Jerpoint Abbey is definitely not one of the ‘forgotten places of Ireland’ but for a long time I avoided it despite the glowing reports it receives from visitors.

They say it is ‘Where Irish medieval sculpture reached new heights’. Much of the early 11th century buildings can still be traced but it is the images in the semi-restored cloisters that are centre of attention. They display knights, ladies, saints, big and small creatures and a man with a tummy ache.

On a more religious theme there are graphic replicas of the apostles: Peter with his keys, Thomas with his lance, Simon with a saw, Andrew with an X-shaped cross, Bartholomew with his skin (he was flayed alive) and Paul with his sword.  Women are also there: Catherine of Alexandria and Margaret of Antioch.
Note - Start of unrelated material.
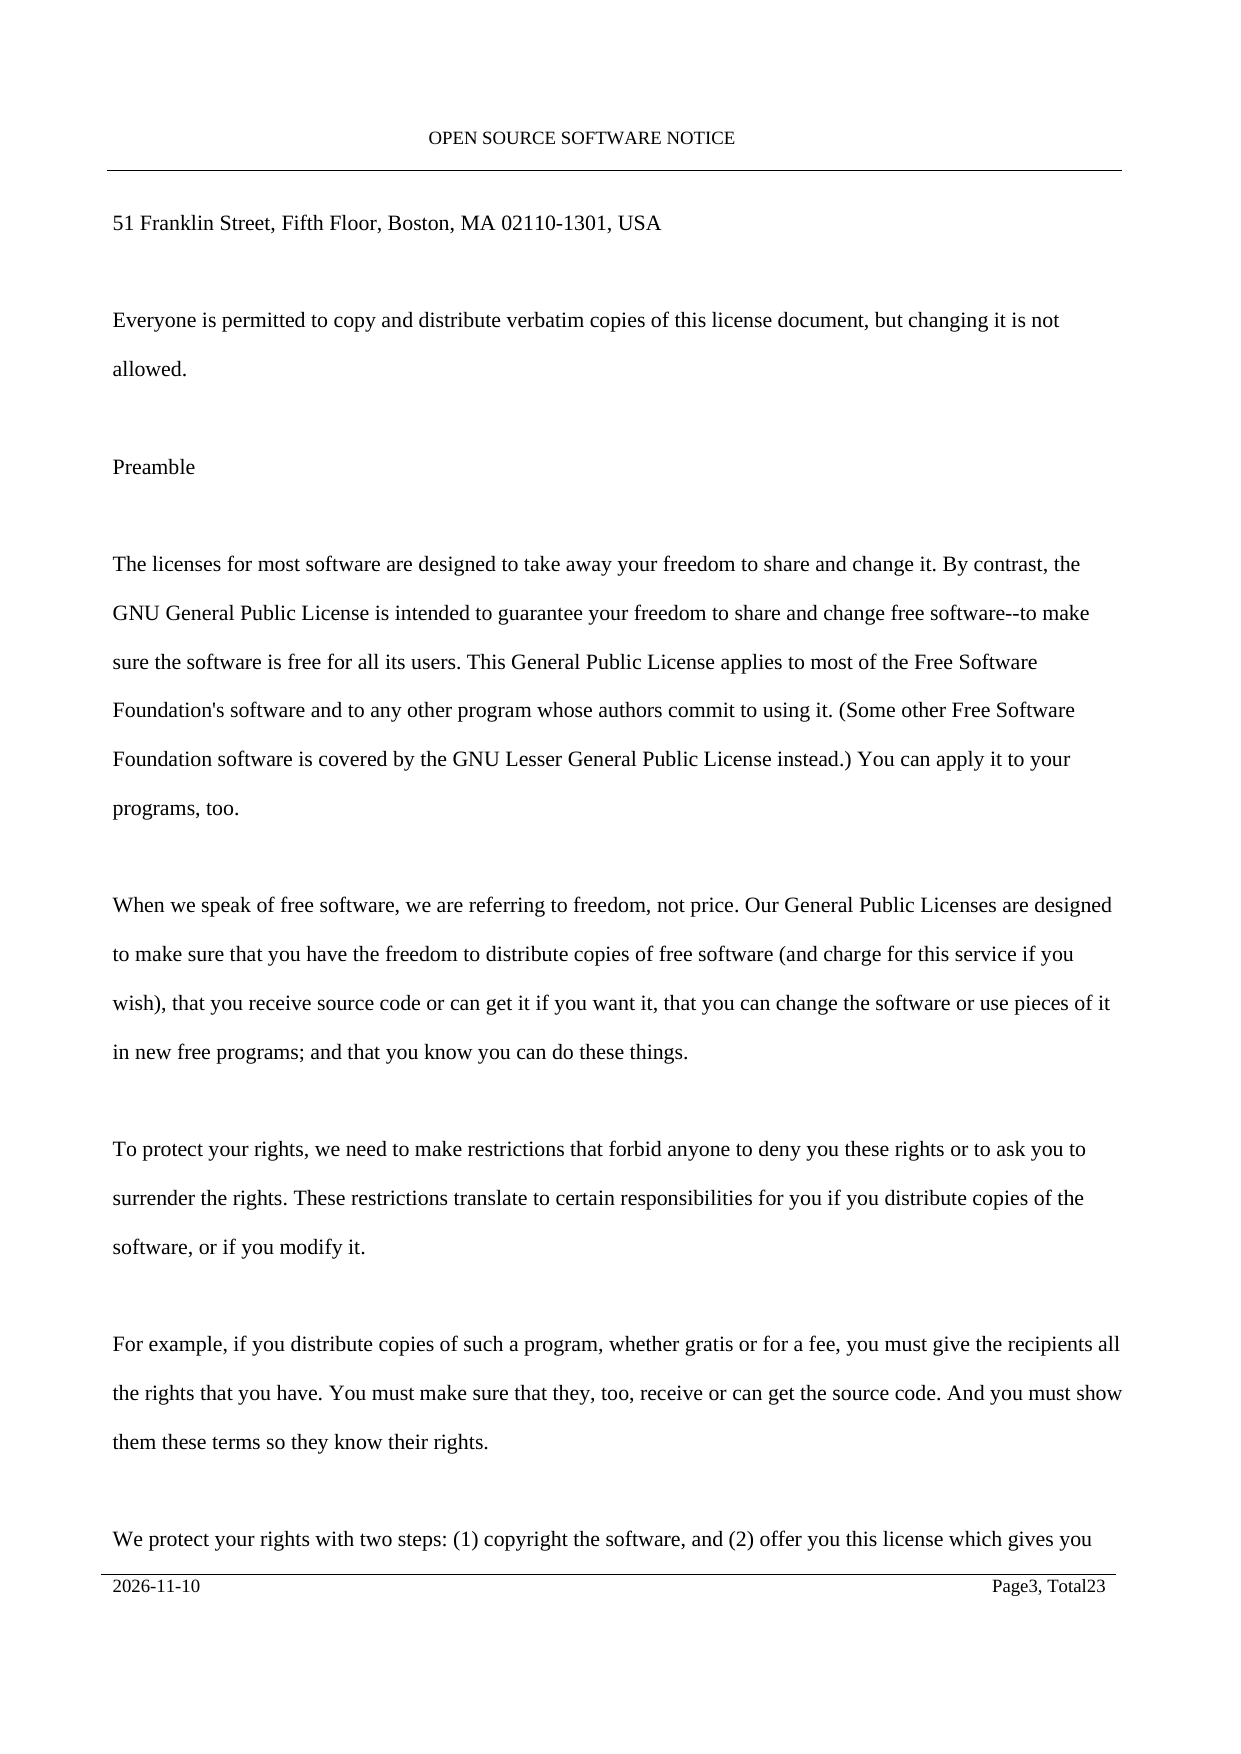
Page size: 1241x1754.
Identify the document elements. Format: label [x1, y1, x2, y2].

But no Irish saints! It was as if they were to be forgotten and a new spirituality was being introduced to replace them.

That is when I realised why I had resisted Jerpoint for so long. 

There were two ‘foreign’ influences at work there. One was the Normans who had little respect for Irish culture and tradition even though they were fellow Christians. 

When I asked the OPW lady guide why a remote location like Jerpoint was chosen for a Cistercian abbey she replied simply, ‘This is a very good agricultural land’.

The Cistercians were independent of the local community because they were economically self-sufficient on good land granted by their fellow Normans. To give them credit, they used the land well to introduce the latest agricultural methods.

However their monks were isolated within their self-sufficient high walls, unlike the earlier Irish monks who lived simply among the local people. They had no reason to preserve native Irish saints.

The second influence was reform-minded Irish like Malachy of Armagh. Impressed by what he saw in Rome, he wanted to introduce a diocesan and parish structure to replace the monastery-centred traditional system. Undoubtedly not all the Celtic monasteries had preserved the spirit of their inspirational founder. Nor did it help that Irish kings tended to control the monasteries for political and financial reasons.  Often a lay member was appointed abbot to ensure the monastery ‘remained in the family’.  

Despite its many attractions Jerpoint, for me, will continue to be an example of how the Celtic tradition of ‘teaching by example’ was changed to the institutional ‘teaching what to do’ approach. The new practices may have had short term benefits, but few lasting.